Notice that the phi1
matrix is now calculated using \(\mathbfΦ_1 = \mathbfΛ_2 \mathbfΦ_2 \mathbfΛ_2’+ \mathbfΘ_2\), because in the second-order factor model the variances and covariances of the first-order common factors are modelled as a function of second-order parameters.
17.1 Standardized parameter estimates for the higher-order part of the model
In addition to obtaining standardized estimates for (first-order) factor loadings and residual variances (as described in Chapter 13), we can also obtain standardized estimates for the second-order factor loadings, residual variances, and second-order common factor variances and covariances using matrix algebra.
Standardization of the second-order coefficients involves calculating the parameter estimates that would be obtained if the standard deviations of all first- and second-order factors were equal to 1.

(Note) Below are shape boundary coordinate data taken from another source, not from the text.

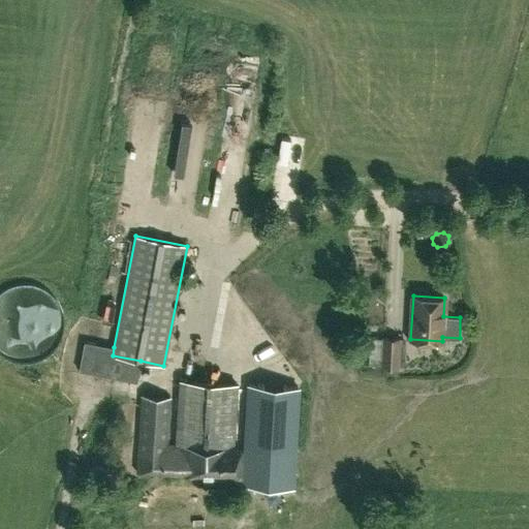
[(397,367),(398,338),(383,337),(382,367),(397,367)]
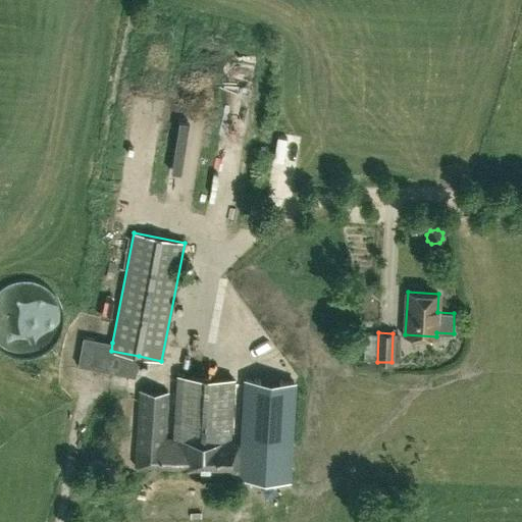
[(111,351),(112,343),(83,336),(77,365),(135,376),(139,356),(111,351)]
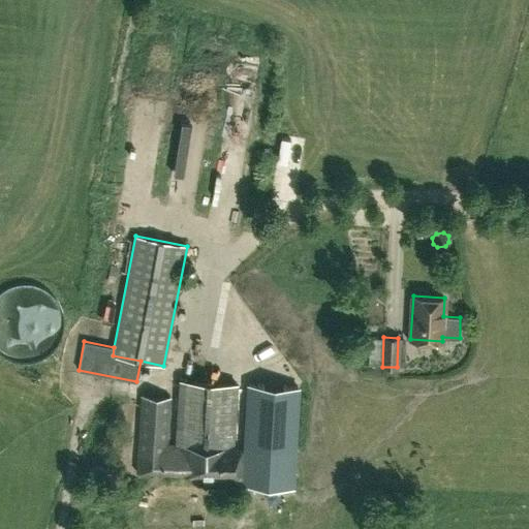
[(135,472),(237,477),(238,448),(235,447),(236,385),(179,380),(177,437),(168,437),(172,398),(139,396),(135,472)]
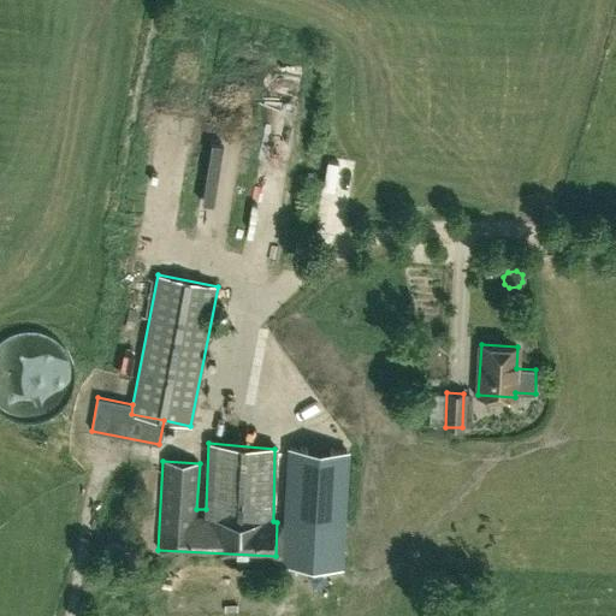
[(288,448),(283,562),(344,566),(349,451),(288,448)]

Script 17.3 has commands that can be added to Script 17.2 to calculate the standardized parameters of the second order part of the model.
Script 17.3
## calculate standard deviations first- and second-order common factors
SDphi1 <- diag(sqrt(diag(phi1)))
SDphi2 <- diag(sqrt(diag(phi2)), nrow = 1, ncol = 1)
## calculate standardized parameters
lambda2star <- solve(SDphi1) %*% lambda2 %*% SDphi2
phi2star <- solve(SDphi2) %*% phi2 %*% solve(SDphi2)

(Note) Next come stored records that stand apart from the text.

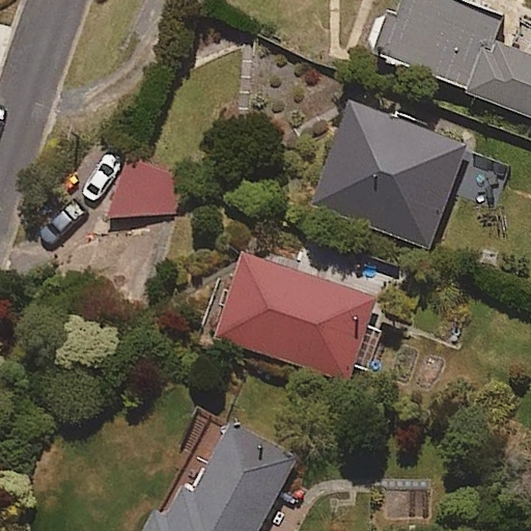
[(402,0),(396,19),(388,16),(376,47),(386,50),(382,60),(530,113),(530,59),(492,46),(502,17),(453,0),(402,0)]
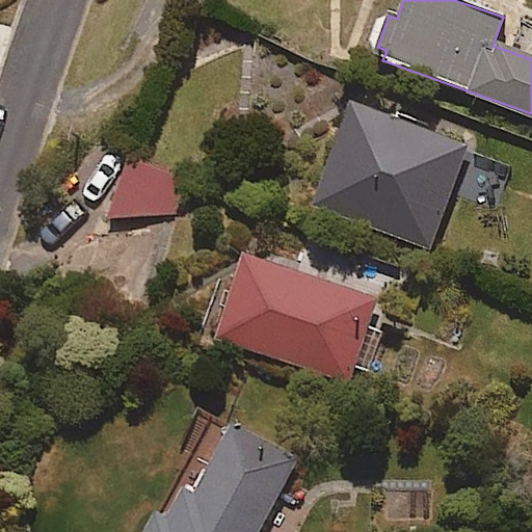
[(494,209),(510,163),(352,106),(316,208),(430,248),(450,193),(494,209)]
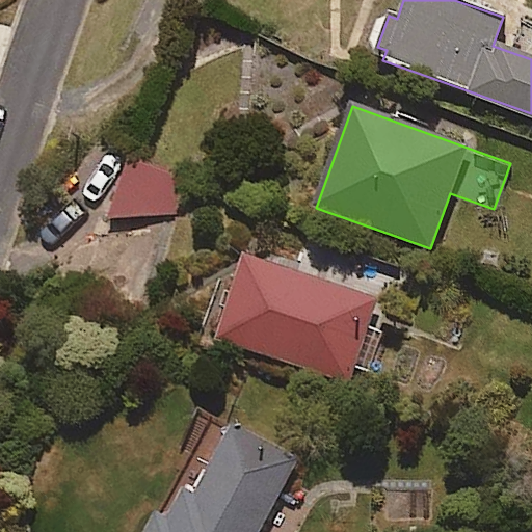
[(170,224),(185,175),(130,159),(116,208),(170,224)]
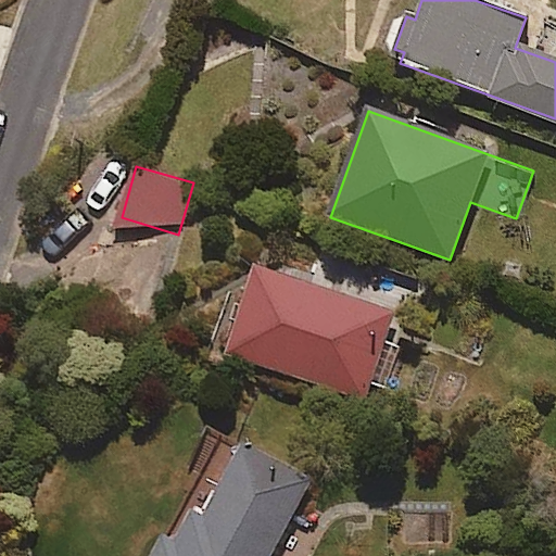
[(389,386),(401,349),(383,343),(393,316),(252,269),(224,354),(364,401),(371,379),(389,386)]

theta2star <- solve(SDphi1) %*% theta2 %*% solve(SDphi1)
struc2 <- lambda2star %*% phi2star
## give labels to matrices
dimnames(lambda2star) <- list(factor1names, factor2names)
dimnames(phi2star) <- list(factor2names, factor2names)
dimnames(theta2star) <- list(factor1names, factor1names)
dimnames(struc2) <- list(factor1names, factor2names)
The operations that are used to calculate the standardized parameters of the second-order part of the hierarchical factor model are identical to standardization of the first-order part of a factor model. The difference is that we now extract the parameter estimates of the second-order part of the model, and we use the standard deviations of the first-order common factors (instead of the observed indicators) and the standard deviations of the second-order common factors (instead of the first-order common factors).
Notice that we used the nrow and ncol
arguments to the outer diag()
function when creating SDphi2. Recall that the inner call to diag()
is used to extract the diagonal of phi2
. The outer call to diag()
is used to create a matrix. There are actually two ways that diag()
will accept your instructions:
-If you give it a vector of numbers, it will place those numbers on the diagonal. So the dimensions of the resulting matrix will be determined by how many numbers are in the vector. For example, sqrt(diag(phi1))
contains three standard deviations, so diag(sqrt(diag(phi1)))
creates a \(3 × 3\) diagonal matrix.
-If you give it a single number, it will drop any decimal values and give you an identity matrix (ones on the diagonal) with that many rows and columns. For example, sqrt(diag(phi2))
contains only one standard deviation (\(SD = 3.196\)), so diag(sqrt(diag(phi2)))
would create a \(3 × 3\) identity matrix. To correctly return a \(1 × 1\) matrix with 3.196 on the “diagonal,” we need to explicitly tell diag()
that we want 1 row and 1 column.